Ventura’s client Jose Buchmann brings things to a head when he takes his fake past a little too seriously. A photojournalist, he traces the history of his fake parents, and sets out to visit and photograph his so-called birthplace. At Ventura’s home, he runs into Angela Lucia, a fellow photojournalist and professional nomad who roams the world photographing light. The connections between the characters become clear through a surprise twist in the end.
The book is enlivened by gecko’s perspective. He and Ventura dream individually but the stuff of their dreams is the same in content, and thus the two main characters communicate with one another. The gecko’s knowledge transcends this life into his past incarnation as a mama’s boy. In this book of fake and creatable pasts, Eulalio’s is the memory that is deepest.
The book is not without its flaws. The gecko/first person narrative leads to a few stilted sentences, since the writer has to explain how a gecko comes across this knowledge, but these are few and far between. The prose reads like poetry and the free flow of the writer’s style causes the pacing to suffer at times.
However the book also works on several levels – as a mystery/thriller, as a meditation on spirituality, as a satirical commentary on how money can buy anything –including a past. An interview with Agualusa at the end of the book reveals several interesting tidbits. The book is set at a point in Angolan history soon after the country gained its independence from its Portuguese rulers. A new class of nouveau riche came into power, and with this new wealth came a craving for new histories as well.

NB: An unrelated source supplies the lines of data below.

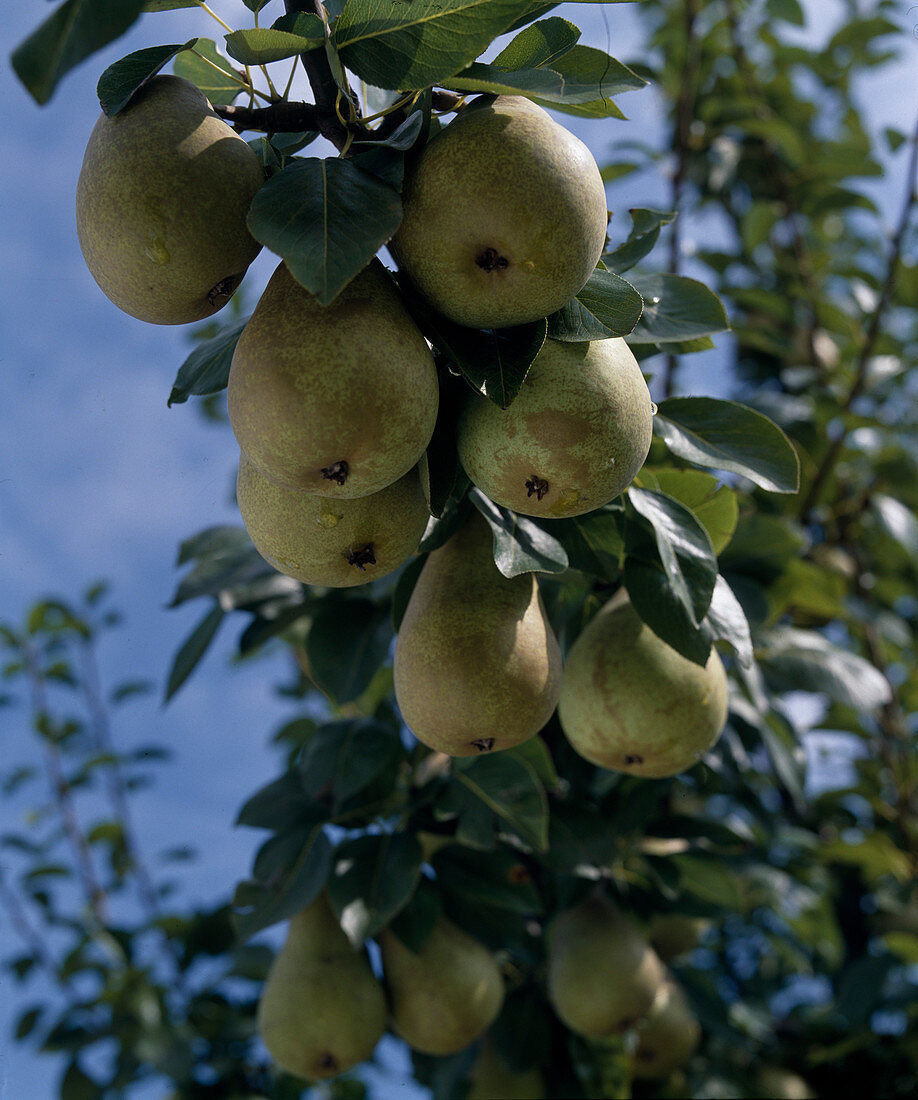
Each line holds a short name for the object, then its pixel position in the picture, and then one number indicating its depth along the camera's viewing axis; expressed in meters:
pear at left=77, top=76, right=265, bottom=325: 0.73
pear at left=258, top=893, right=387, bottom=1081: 1.02
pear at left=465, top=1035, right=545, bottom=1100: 1.10
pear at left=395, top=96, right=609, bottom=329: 0.72
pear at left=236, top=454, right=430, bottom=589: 0.77
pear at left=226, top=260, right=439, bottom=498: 0.72
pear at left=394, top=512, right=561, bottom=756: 0.80
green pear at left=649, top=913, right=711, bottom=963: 1.31
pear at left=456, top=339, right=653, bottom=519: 0.75
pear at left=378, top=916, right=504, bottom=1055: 1.03
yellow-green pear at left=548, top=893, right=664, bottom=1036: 1.08
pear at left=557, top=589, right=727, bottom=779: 0.86
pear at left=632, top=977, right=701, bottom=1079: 1.21
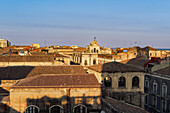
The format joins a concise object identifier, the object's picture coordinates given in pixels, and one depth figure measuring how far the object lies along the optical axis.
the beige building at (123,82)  32.88
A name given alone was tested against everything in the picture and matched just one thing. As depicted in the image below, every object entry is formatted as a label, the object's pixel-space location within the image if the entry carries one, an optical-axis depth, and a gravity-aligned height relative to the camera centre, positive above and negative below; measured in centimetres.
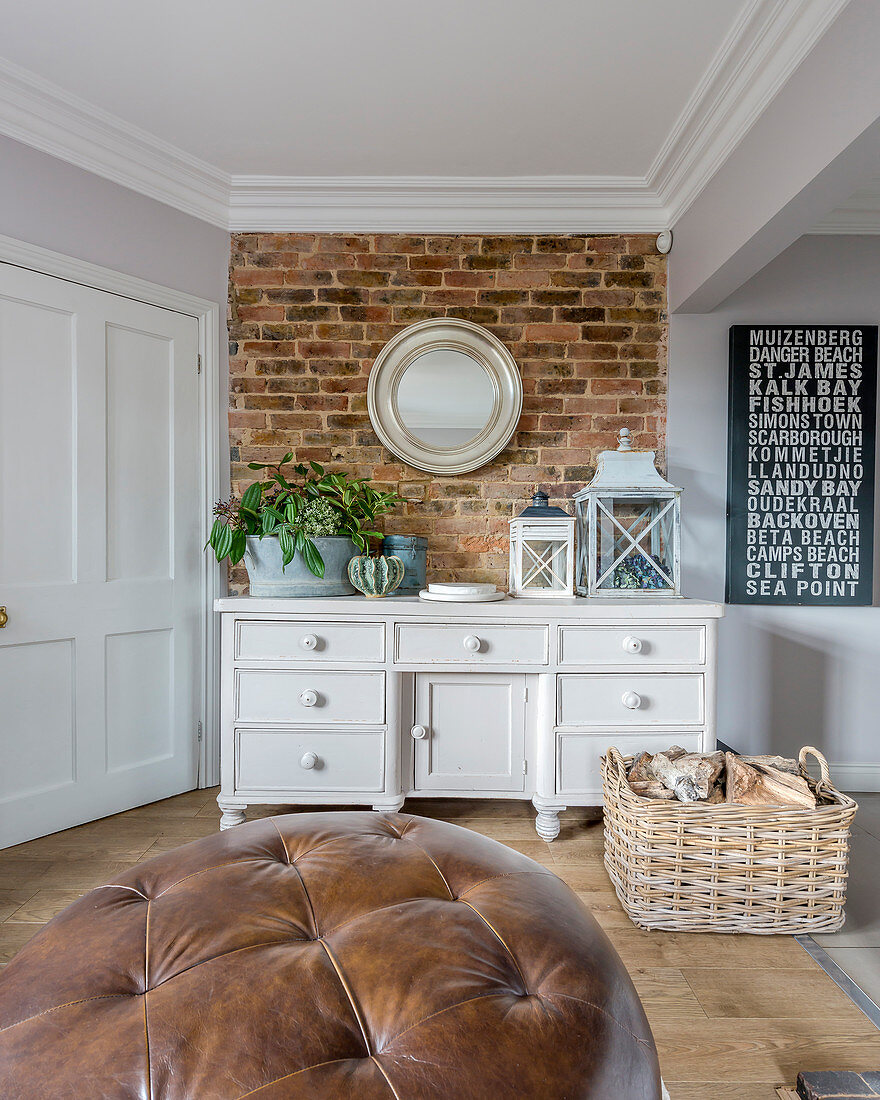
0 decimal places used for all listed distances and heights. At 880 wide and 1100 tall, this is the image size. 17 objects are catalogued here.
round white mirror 273 +54
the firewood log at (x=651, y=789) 185 -72
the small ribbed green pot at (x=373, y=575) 236 -16
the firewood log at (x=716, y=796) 181 -72
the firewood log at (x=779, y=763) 195 -68
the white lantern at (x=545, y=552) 243 -8
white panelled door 224 -10
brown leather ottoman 72 -57
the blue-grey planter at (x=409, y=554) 262 -9
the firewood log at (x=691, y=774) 181 -67
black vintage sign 269 +28
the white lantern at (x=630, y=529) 242 +1
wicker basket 172 -87
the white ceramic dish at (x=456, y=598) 224 -23
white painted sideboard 222 -56
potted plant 239 -2
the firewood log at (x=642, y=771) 196 -71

The author mentions that he has based the gecko character on Jose Luis Borges.
We live in times of relentless and Google-able documentation, and hence poor memory may no longer be an acceptable excuse. As I write this, China’s doctoring of a gymnast’s date of birth is being unearthed via Googling, and a Bigfoot hoax was revealed after several incriminating videos were found on Youtube. But this tale shows us how imprecise histories can be and why it might sometimes even be necessary to have a certain fluidity to memories, histories and life in general.